Do lado de fora do quarto do hospital, Karina e Gisele estavam ajoelhadas, enquanto Pietro, furioso, observava a cena.
Um copo que estava sobre a mesa foi arremessado ao chão, seus cacos se espalhando por todo o lugar.
Apesar de não ter gritado, sua voz transbordava autoridade:
— Você quer me matar de raiva, sua ingrata?
— Pai, eu sei que Gisele errou, mas isso é porque a mimamos demais quando ela era pequena, estragando seu temperamento. No fim, a culpa também é minha, como irmão. Deixe-me mandá-la para o exterior. Afinal, somos irmãos. Devo, ao menos, ajudá-la a encontrar um marido decente para confiar seu futuro...
Na porta, Gisele chorava, visivelmente abalada.
— Papai, eu sei que errei... Irmão, não quero ir para o exterior...

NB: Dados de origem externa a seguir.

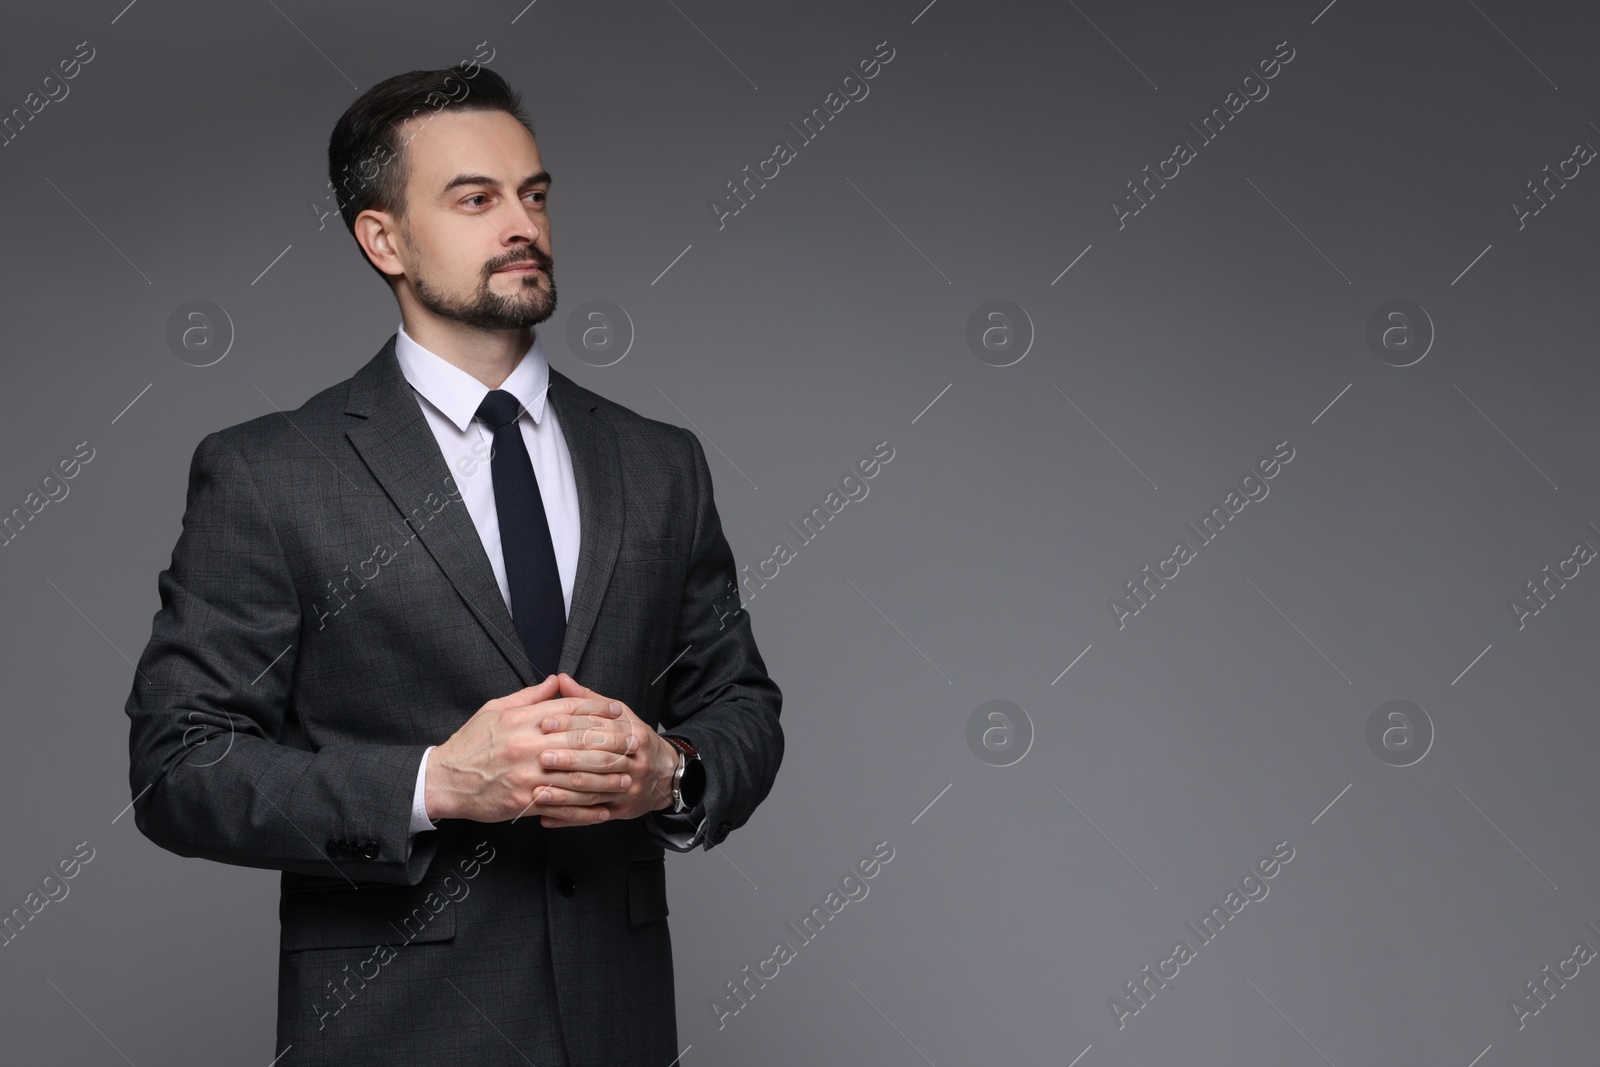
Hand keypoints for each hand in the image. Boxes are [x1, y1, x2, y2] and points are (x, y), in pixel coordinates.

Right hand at [424, 674, 637, 823]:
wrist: (444, 780)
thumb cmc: (470, 744)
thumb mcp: (495, 709)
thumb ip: (530, 697)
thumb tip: (557, 681)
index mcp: (522, 721)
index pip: (569, 711)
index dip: (598, 710)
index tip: (619, 712)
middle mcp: (527, 746)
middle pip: (579, 741)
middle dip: (611, 743)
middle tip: (633, 744)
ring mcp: (527, 776)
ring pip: (575, 776)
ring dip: (605, 779)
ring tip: (626, 778)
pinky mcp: (524, 802)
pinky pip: (562, 806)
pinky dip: (585, 810)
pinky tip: (603, 809)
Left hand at [532, 674, 680, 827]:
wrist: (667, 775)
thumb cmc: (636, 742)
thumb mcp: (621, 716)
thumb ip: (589, 700)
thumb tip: (561, 680)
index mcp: (635, 735)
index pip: (602, 729)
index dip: (573, 725)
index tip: (546, 724)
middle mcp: (635, 763)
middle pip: (600, 761)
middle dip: (570, 759)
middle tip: (542, 757)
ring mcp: (630, 789)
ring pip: (595, 791)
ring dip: (565, 793)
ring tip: (538, 790)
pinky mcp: (622, 811)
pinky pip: (593, 816)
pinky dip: (569, 818)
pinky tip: (547, 817)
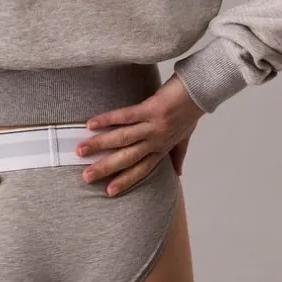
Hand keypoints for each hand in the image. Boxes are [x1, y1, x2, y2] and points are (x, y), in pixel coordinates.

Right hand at [75, 74, 204, 194]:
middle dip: (105, 168)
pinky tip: (91, 123)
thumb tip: (178, 174)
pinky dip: (107, 120)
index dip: (125, 180)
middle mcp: (156, 141)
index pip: (141, 169)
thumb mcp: (185, 138)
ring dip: (99, 145)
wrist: (201, 90)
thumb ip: (178, 155)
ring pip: (122, 139)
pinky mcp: (151, 109)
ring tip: (80, 150)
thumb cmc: (190, 112)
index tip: (108, 192)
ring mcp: (153, 126)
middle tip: (85, 177)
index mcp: (162, 148)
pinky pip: (125, 116)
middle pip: (127, 158)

Karina também chorava, suplicando por perdão:
— Pietro, por favor, pense em tudo o que fiz por você, em como cuidei da nossa família Henriques com dedicação. Será que não pode perdoar Gisele dessa vez? Prometo que vou discipliná-la adequadamente. Se ela tiver que ir para o exterior, que seja então!
A entrada do quarto de hospital de luxo estava um verdadeiro caos, parecendo mais um mercado em plena confusão.
Bruno, sem opções, suspirou:
— Pai...
— Cale-se! — Gritou Pietro, respirando com dificuldade, seu peito subindo e descendo com a fúria. — Nossa família Henriques pode até usar alguns truques no mundo dos negócios, mas nós temos caráter. Banquei seus estudos e isso é o que você aprendeu? Olhe o que ela fez! Já é muito eu ter impedido que ela fosse presa. E você ainda ousa interceder por ela! Se quer me ver morto mais cedo, continue falando!
...
Eu não queria assistir a esse espetáculo por mais tempo. O embate entre pai e filho dizia respeito apenas a eles. Tanto eu quanto Karina e Gisele éramos apenas espectadores, sem espaço para interferir.
Ver o homem que eu amava há tantos anos naquele estado, tão devastado, era insuportável para mim. Dizer que eu não me sentia mal seria uma mentira. Mas, ao me compadecer dele, quem poderia se compadecer de mim?
Bruno... como poderia querer tudo ao mesmo tempo?
Com um toque nos lábios feridos, dei meia-volta, desapontada.
Foi nesse momento que Gisele, com seu olhar atento, me viu prestes a sair. Como um furacão, ela correu em minha direção e, segurando minha mão, se ajoelhou diante de mim.
— Ana, eu errei. Não quero me separar do meu irmão. Por favor, imploro, peça perdão por mim para o papai. Ele gosta tanto de você...
— Se você escolheu fazer o que fez, então precisa ter a coragem de arcar com todas as consequências!
— É mesmo? — Seu olhar mudou de repente, e um sorriso maligno se formou em seus lábios enquanto, em um sussurro que só nós duas pudemos ouvir, ela disse. — Nesse caso, Ana... Por que você não morre?